Monday, January 27, 2014
50 myths of popular psychology
This book 2010 by Lilienfeld, S.O., Lynn, S. J. Ruscio, J. and Beyerstein, B.L. came up several times in the reference notes section of the Hattie and Yate’s book ‘visible learning and the science of learning summarised in last week's blog.
The book is in the CPIT library, so dipping in and out of the book over several days provided for some interesting updates of some of my pre/mis-conceptions and food for thought on how to progress with work completed last year on the ‘learning a trade’ project.
In the introduction, the 10 sources of how myths occur are discussed. These sources are efficiency of ‘word of mouth’ information sources; human desire for easy answers and quick fixes; our selective perception and memory; inference of causation from correlation; ‘after this, therefore because of this’ approach to reasoning; exposure to biased samples; reasoning by representativeness; misleading film and media portrayals; exaggeration of kernels of truth; and terminological confusion.

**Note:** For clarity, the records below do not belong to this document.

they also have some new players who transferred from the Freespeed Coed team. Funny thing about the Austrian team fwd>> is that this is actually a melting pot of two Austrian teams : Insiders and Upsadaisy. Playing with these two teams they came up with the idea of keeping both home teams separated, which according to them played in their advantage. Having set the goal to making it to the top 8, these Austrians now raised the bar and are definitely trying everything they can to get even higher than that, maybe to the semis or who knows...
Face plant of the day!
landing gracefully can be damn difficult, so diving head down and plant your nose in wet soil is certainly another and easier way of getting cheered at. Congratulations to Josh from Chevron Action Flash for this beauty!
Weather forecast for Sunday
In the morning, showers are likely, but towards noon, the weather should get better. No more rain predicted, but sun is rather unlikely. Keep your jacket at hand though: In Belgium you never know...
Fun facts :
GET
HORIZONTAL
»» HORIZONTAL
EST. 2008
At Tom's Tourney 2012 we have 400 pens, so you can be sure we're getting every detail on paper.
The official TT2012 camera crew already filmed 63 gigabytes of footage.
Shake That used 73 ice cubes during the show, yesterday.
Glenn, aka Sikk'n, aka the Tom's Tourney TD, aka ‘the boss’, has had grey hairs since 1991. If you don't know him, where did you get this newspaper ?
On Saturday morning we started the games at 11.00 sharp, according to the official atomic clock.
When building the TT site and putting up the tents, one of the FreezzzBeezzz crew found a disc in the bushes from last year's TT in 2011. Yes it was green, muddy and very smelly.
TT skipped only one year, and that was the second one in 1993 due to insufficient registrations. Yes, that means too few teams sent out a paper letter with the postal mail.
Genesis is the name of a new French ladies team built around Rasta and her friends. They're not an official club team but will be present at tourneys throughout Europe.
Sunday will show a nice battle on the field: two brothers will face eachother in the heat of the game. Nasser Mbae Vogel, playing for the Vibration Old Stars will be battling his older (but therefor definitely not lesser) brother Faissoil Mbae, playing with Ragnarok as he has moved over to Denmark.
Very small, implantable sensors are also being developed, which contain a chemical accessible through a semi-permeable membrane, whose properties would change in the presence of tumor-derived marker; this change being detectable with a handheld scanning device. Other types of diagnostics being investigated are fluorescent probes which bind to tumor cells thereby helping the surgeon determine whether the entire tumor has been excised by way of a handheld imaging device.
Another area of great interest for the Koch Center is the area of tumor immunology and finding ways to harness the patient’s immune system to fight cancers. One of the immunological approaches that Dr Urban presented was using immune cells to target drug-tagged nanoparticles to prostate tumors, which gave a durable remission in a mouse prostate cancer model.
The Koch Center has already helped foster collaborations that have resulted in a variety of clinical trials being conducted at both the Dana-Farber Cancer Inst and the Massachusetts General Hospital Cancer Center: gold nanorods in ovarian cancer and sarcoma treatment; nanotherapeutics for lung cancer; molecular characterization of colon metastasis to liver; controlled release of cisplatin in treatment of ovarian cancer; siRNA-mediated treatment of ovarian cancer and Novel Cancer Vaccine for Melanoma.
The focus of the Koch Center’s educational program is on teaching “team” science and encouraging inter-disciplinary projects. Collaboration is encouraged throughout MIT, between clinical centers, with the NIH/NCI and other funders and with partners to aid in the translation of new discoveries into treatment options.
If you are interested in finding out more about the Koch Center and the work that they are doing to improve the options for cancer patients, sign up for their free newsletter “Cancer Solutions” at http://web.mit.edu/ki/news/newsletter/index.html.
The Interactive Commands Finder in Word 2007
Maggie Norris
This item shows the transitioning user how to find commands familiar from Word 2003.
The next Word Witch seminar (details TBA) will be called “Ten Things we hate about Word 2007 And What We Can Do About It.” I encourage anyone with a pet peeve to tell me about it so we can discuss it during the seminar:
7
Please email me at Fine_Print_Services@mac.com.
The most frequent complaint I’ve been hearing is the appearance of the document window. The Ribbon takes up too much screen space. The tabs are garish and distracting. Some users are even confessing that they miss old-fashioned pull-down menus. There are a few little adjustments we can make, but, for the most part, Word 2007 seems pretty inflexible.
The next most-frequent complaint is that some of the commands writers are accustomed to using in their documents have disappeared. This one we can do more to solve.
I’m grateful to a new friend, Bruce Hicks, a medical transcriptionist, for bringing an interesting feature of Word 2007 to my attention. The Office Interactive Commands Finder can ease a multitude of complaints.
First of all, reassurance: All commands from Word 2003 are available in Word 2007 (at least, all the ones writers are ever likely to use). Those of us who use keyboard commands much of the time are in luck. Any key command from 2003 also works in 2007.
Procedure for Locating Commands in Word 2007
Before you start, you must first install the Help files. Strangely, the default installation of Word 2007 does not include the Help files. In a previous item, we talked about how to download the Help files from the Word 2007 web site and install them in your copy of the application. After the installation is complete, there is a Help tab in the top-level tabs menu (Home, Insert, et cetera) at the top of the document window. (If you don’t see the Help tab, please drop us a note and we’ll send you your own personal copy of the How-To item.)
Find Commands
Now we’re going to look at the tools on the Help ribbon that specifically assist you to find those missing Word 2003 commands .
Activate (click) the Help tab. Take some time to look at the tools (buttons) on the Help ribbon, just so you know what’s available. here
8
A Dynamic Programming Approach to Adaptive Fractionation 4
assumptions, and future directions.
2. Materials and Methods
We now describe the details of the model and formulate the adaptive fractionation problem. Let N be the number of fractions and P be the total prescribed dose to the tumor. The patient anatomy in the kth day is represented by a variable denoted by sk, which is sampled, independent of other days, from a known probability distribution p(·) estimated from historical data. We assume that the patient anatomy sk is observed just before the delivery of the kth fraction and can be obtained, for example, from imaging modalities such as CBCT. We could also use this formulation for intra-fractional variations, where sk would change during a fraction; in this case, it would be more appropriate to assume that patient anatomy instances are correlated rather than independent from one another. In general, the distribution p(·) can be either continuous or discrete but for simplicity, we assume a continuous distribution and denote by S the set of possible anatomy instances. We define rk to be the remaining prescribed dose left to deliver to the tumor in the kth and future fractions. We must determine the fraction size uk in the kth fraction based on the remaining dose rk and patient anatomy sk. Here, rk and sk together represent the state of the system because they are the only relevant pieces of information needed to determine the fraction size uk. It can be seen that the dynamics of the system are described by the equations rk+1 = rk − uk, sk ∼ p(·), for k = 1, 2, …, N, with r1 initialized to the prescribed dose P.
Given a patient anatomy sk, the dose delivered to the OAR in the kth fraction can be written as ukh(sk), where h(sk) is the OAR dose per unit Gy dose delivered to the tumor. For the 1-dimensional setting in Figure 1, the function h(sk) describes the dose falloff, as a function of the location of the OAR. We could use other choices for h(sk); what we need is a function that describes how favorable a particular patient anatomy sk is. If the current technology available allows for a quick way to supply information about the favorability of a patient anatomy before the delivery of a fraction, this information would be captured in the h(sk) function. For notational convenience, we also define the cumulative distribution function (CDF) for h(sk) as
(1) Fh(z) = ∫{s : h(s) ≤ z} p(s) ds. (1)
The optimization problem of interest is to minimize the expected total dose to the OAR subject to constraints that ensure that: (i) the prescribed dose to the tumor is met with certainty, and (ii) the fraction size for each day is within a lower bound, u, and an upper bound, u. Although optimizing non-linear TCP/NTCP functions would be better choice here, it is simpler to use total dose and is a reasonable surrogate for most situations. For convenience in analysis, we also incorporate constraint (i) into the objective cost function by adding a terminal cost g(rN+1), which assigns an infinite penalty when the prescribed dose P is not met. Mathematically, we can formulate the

The myths are collated into 11 sections. The following sections are of most interest to educators:
Section 1 on brain power has 5 myths. 2 myths – most people only use 10% of their brain power and some people are left brained, others right brained – would be most relevant. We use large %age of our brains at all times and both brain hemispheres work in synchrony.
Section 2 ‘from womb to tomb’ covers myths on human development and aging. The myth of relevance is the one about playing Mozart to infants to boost intelligence – alas this does not work.
Section 3 covers myths about memory. Here the myth about the brain being like a video recorder is important. Our memories of things pass ARE selective and cannot be relied on.
Section 4 discusses myths on intelligence and learning. In this section, we find out IQ tests actually have some credence; if you are not sure of the answer it might not be the best option to stick to a hunch; dyslexia is not just envisioning words with reversed letters; and the most important, learning styles are critiqued and debunked.
Consciousness, emotions and motivations, interpersonal behaviour and personality and covered in the next 4 sections. Myths of interest are: we are not actually able to learn languages if we listen to the new language while we sleep; men and women communicate in subtly similar and dissimilar ways which are not generalizable to either sex; and inkblots and handwriting do not reveal personality traits.
The postscript is also worth some study. Myth busting pointers are suggested. These are: not to trust ‘gut instinct’, ‘word of mouth’, media coverage, biased samples and in-built human biases. Instead, do ‘due diligence’, check sources and keep an open mind.